1. Stress sensor for a lifting and/or handling device including a lifting device (16) equipped with an attaching (24) for a “suspended” load (20), characterized in that it includes:

a support body (46) and a bearing cap (41) which, together, define at least one fluid compression chamber (43) and are designed to be interposed,

pressure measuring facilities (49) within the compression chamber (43).

2. A stress sensor according to claim 1, characterized in that support body (46) and bearing cap (41) contain a bore designed to accommodate the suspension rod (25) of the attaching device.

3. A stress sensor according to claim 1, characterized in that the compression chamber (43) is filled with a hydraulic fluid.

4. A stress sensor according to claim 3, characterized in that the compression chamber (43) is of the blind type.

5. A stress sensor according to claim 1, characterized in that compression chamber (43) is annular in shape.

6. A stress sensor according to claim 2, characterized in that compression chamber (43) and the receiving bore are coaxial.

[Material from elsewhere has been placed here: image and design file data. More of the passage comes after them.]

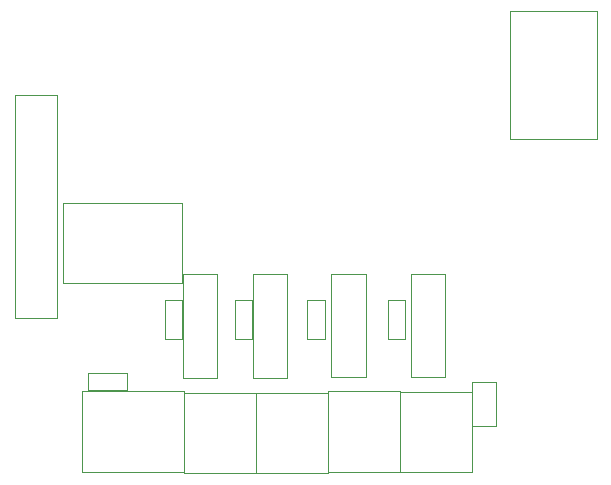
<source format=gbr>
G04 #@! TF.GenerationSoftware,KiCad,Pcbnew,(5.1.10)-1*
G04 #@! TF.CreationDate,2021-08-27T22:23:48-03:00*
G04 #@! TF.ProjectId,ESP32-GATEWAY_Rev_F,45535033-322d-4474-9154-455741595f52,F*
G04 #@! TF.SameCoordinates,Original*
G04 #@! TF.FileFunction,Other,User*
%FSLAX46Y46*%
G04 Gerber Fmt 4.6, Leading zero omitted, Abs format (unit mm)*
G04 Created by KiCad (PCBNEW (5.1.10)-1) date 2021-08-27 22:23:48*
%MOMM*%
%LPD*%
G01*
G04 APERTURE LIST*
%ADD10C,0.050000*%
G04 APERTURE END LIST*
D10*
X84931000Y-117628300D02*
X83471000Y-117628300D01*
X83471000Y-117628300D02*
X83471000Y-114328300D01*
X83471000Y-114328300D02*
X84931000Y-114328300D01*
X84931000Y-114328300D02*
X84931000Y-117628300D01*
X91178000Y-128959500D02*
X91178000Y-122159500D01*
X91178000Y-122159500D02*
X85098000Y-122159500D01*
X85098000Y-122159500D02*
X85098000Y-128959500D01*
X85098000Y-128959500D02*
X91178000Y-128959500D01*
X87873500Y-112097500D02*
X87873500Y-120897500D01*
X87873500Y-112097500D02*
X84973500Y-112097500D01*
X84973500Y-120897500D02*
X87873500Y-120897500D01*
X84973500Y-120897500D02*
X84973500Y-112097500D01*
X93842500Y-112097500D02*
X93842500Y-120897500D01*
X93842500Y-112097500D02*
X90942500Y-112097500D01*
X90942500Y-120897500D02*
X93842500Y-120897500D01*
X90942500Y-120897500D02*
X90942500Y-112097500D01*
X90836500Y-117628300D02*
X89376500Y-117628300D01*
X89376500Y-117628300D02*
X89376500Y-114328300D01*
X89376500Y-114328300D02*
X90836500Y-114328300D01*
X90836500Y-114328300D02*
X90836500Y-117628300D01*
X97274000Y-128959500D02*
X97274000Y-122159500D01*
X97274000Y-122159500D02*
X91194000Y-122159500D01*
X91194000Y-122159500D02*
X91194000Y-128959500D01*
X91194000Y-128959500D02*
X97274000Y-128959500D01*
X100459200Y-112059000D02*
X100459200Y-120859000D01*
X100459200Y-112059000D02*
X97559200Y-112059000D01*
X97559200Y-120859000D02*
X100459200Y-120859000D01*
X97559200Y-120859000D02*
X97559200Y-112059000D01*
X107215600Y-112059000D02*
X107215600Y-120859000D01*
X107215600Y-112059000D02*
X104315600Y-112059000D01*
X104315600Y-120859000D02*
X107215600Y-120859000D01*
X104315600Y-120859000D02*
X104315600Y-112059000D01*
X96996000Y-117628300D02*
X95536000Y-117628300D01*
X95536000Y-117628300D02*
X95536000Y-114328300D01*
X95536000Y-114328300D02*
X96996000Y-114328300D01*
X96996000Y-114328300D02*
X96996000Y-117628300D01*
X103828600Y-117628300D02*
X102368600Y-117628300D01*
X102368600Y-117628300D02*
X102368600Y-114328300D01*
X102368600Y-114328300D02*
X103828600Y-114328300D01*
X103828600Y-114328300D02*
X103828600Y-117628300D01*
X111470000Y-124993800D02*
X109510000Y-124993800D01*
X109510000Y-124993800D02*
X109510000Y-121233800D01*
X109510000Y-121233800D02*
X111470000Y-121233800D01*
X111470000Y-121233800D02*
X111470000Y-124993800D01*
X84907600Y-112848600D02*
X84907600Y-106048600D01*
X74807600Y-106048600D02*
X74807600Y-112848600D01*
X74807600Y-112848600D02*
X84907600Y-112848600D01*
X74807600Y-106048600D02*
X84907600Y-106048600D01*
X76923000Y-121951500D02*
X76923000Y-120491500D01*
X76923000Y-120491500D02*
X80223000Y-120491500D01*
X80223000Y-120491500D02*
X80223000Y-121951500D01*
X80223000Y-121951500D02*
X76923000Y-121951500D01*
X74367800Y-96955200D02*
X70767800Y-96955200D01*
X74367800Y-115805200D02*
X74367800Y-96955200D01*
X70767800Y-115805200D02*
X74367800Y-115805200D01*
X70767800Y-96955200D02*
X70767800Y-115805200D01*
X85082000Y-128832500D02*
X85082000Y-122032500D01*
X85082000Y-122032500D02*
X76462000Y-122032500D01*
X76462000Y-122032500D02*
X76462000Y-128832500D01*
X76462000Y-128832500D02*
X85082000Y-128832500D01*
X103370000Y-128832500D02*
X103370000Y-122032500D01*
X103370000Y-122032500D02*
X97290000Y-122032500D01*
X97290000Y-122032500D02*
X97290000Y-128832500D01*
X97290000Y-128832500D02*
X103370000Y-128832500D01*
X109466000Y-128896000D02*
X109466000Y-122096000D01*
X109466000Y-122096000D02*
X103386000Y-122096000D01*
X103386000Y-122096000D02*
X103386000Y-128896000D01*
X103386000Y-128896000D02*
X109466000Y-128896000D01*
X112718400Y-100662700D02*
X120018400Y-100662700D01*
X120018400Y-100662700D02*
X120018400Y-89862700D01*
X120018400Y-89862700D02*
X112718400Y-89862700D01*
X112718400Y-89862700D02*
X112718400Y-100662700D01*
M02*

</source>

7. A stress sensor according to claims 5, characterized in that compression chamber (43) is defined by an annular groove in bearing cap (41) in which an annular piston (45) supported by body (46) is engaged.

8. A stress sensor according to claim 7, characterized in that it includes means (50) of remote transmission of the information supplied by the measurement means.

9. A lifting device for the lifting-handling machine of a type comprising at least one attaching body (21, 56) equipped with an attaching device (24, 58) for a load (20) characterized in that it includes a stress sensor (40) according to claim 1, interposed between attaching body (21) and the attaching device (24).

10. A lifting device according to claim 9, characterized in that it forms weighing lock (16) forming a rotating attachment for a load lifting beam (12) of a lifting-handling machine for a container (20) and whereby:

attaching body (21) includes axial guiding and immobilization means (35, 36) and rotation guiding means (23),

the attaching device (24) includes a rod (25), generally cylindrical, passing through the attaching body (21) and the stress sensor (40), held by guide and immobilization means and which, outside that body, includes a coupling end (26) with an alternate rotation drive transmission (28) and opposite, a shouldered head (30) designed to cooperate with an oblong mortise formed by container (20).

11. A lifting device according to claim 9, characterized in that it forms a crane hook (55) and whereby:

the attaching body (56) has axial guidance and immobilization means and rotation guidance means,

the attaching device (58) includes a hook (59) extending in the form of a rod (62) passing through body (56) and stress sensor (40) while being retained by the immobilization and guiding means (60) and which has, opposite hook (59), a bearing head (63) on cap (41) of stress sensor (40) interposed between attaching body (56) and attaching device (59).